624. Saxicola oenanthe.
The Wheatear Chat.
Motacilla oenanthe, Linn. Syst. Nat. i, p. 332 (1766). Saxicola oenanthe (Linn.), Seebohm, Cat. B. M. v, p. 391; Biddulph, Ibis, 1881, p. 60: Scully, Ibis, 1881, p. 444; Hume, S. F. ix, p. 325 note.
Coloration. Male. After the autumn moult the feathers at the base of the upper mandible, a supercilium, and a moustachial streak are white ; lores, tinder the eye, and ear-coverts black; upper plumage slaty grey with broad rufous fringes ; rump and upper tail-coverts white; tail white, except the terminal two-thirds of the middle pair of feathers and the terminal quarter of the others, which are black; all the tail-feathers also tipped with pale buff; wings black, each feather with a rufous margin; lower plumage buff ; under wing-coverts and axillaries brown, edged with white. In summer the rufous fringes are cast, leaving the upper plumage slaty grey and the wings black.
Female. Feathers at base of upper mandible and supercilium pale rufous; lores and upper part of ear-coverts brown; lower part of ear-coverts rich ruddy ; upper plumage brown tinged with rufous ; rump and upper tail-coverts white ; tail as in male ; wing as in male, but not so black; lower plumage rich buff; axillaries and under wing-coverts brown, edged with white. In summer the colours are less brilliant, and the fringes to the wing-feathers are reduced in extent.

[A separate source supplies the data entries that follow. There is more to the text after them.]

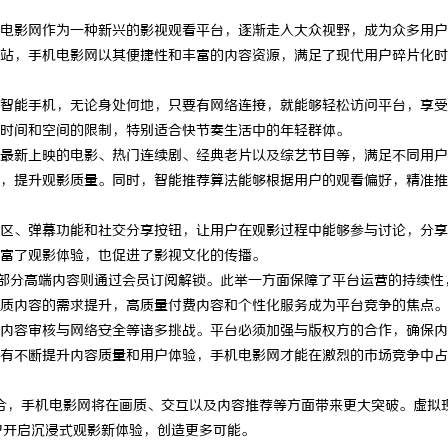
电影网作为一种新兴的影视观看平台，逐渐走入大众视野，成为众多用户
站，手机电影网以其便捷性和丰富的内容资源，满足了现代用户碎片化时
智能手机，无论身处何地，只要有网络连接，就能够轻松访问平台，享受
时间和空间的限制，特别适合快节奏生活中的年轻群体。
最新上映的电影、热门连续剧、经典老片以及综艺节目等，满足不同用户
，提升观影质量。同时，智能推荐算法能够根据用户的观看偏好，精准推
区、弹幕功能和社交分享按钮，让用户在观影过程中能够参与讨论，分享
富了观影体验，也促进了影视文化的传播。
部分高端内容则通过会员订阅解锁。此举一方面保障了平台运营的持续性
质内容的需求提升，高质量付费内容和个性化服务成为平台竞争的焦点。
内容审核与网络安全等诸多挑战。平台必须加强与版权方的合作，确保内
有不断提升内容质量和用户体验，手机电影网才能在激烈的市场竞争中占
合，手机电影网将在画质、交互以及内容推荐等方面带来更大突破。虚拟
户开启沉浸式观影新体验，创造更多可能。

Bill and claws black; legs and toes brownish black (Scully); iris dark brown (Seebohm).
Length about 6; tail 2.3; wing 3.8; tarsus 1.05; bill from gape .8.

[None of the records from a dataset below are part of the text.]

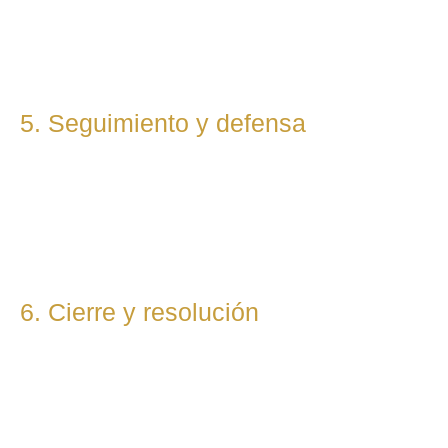
cliente. Mantenemos una comunicación constante y directa
durante todo el proceso.
5. Seguimiento y defensa
Te representamos en todas las fases del procedimiento,
ya sea vía judicial o extrajudicial. Nuestra prioridad es lograr
la mejor solución, anticipándonos a riesgos y defendiendo
tu posición con firmeza.
6. Cierre y resolución
Una vez alcanzada la resolución, te entregamos toda la
documentación final y te asesoramos sobre los pasos
posteriores si los hubiera (ejecución, recursos, etc.).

Distribution. Has been noticed in Gilgit during the spring migration in March and April. It is highly improbable that Jerdon should have procured this Chat in Central India, and there can be little doubt that the species recorded by him under the name of S. oenanthe was S. isabellina.
The Wheatear Chat has an immense range and migrates great distances. According to season it is found over a great part of Asia, Europe, Africa, and North America.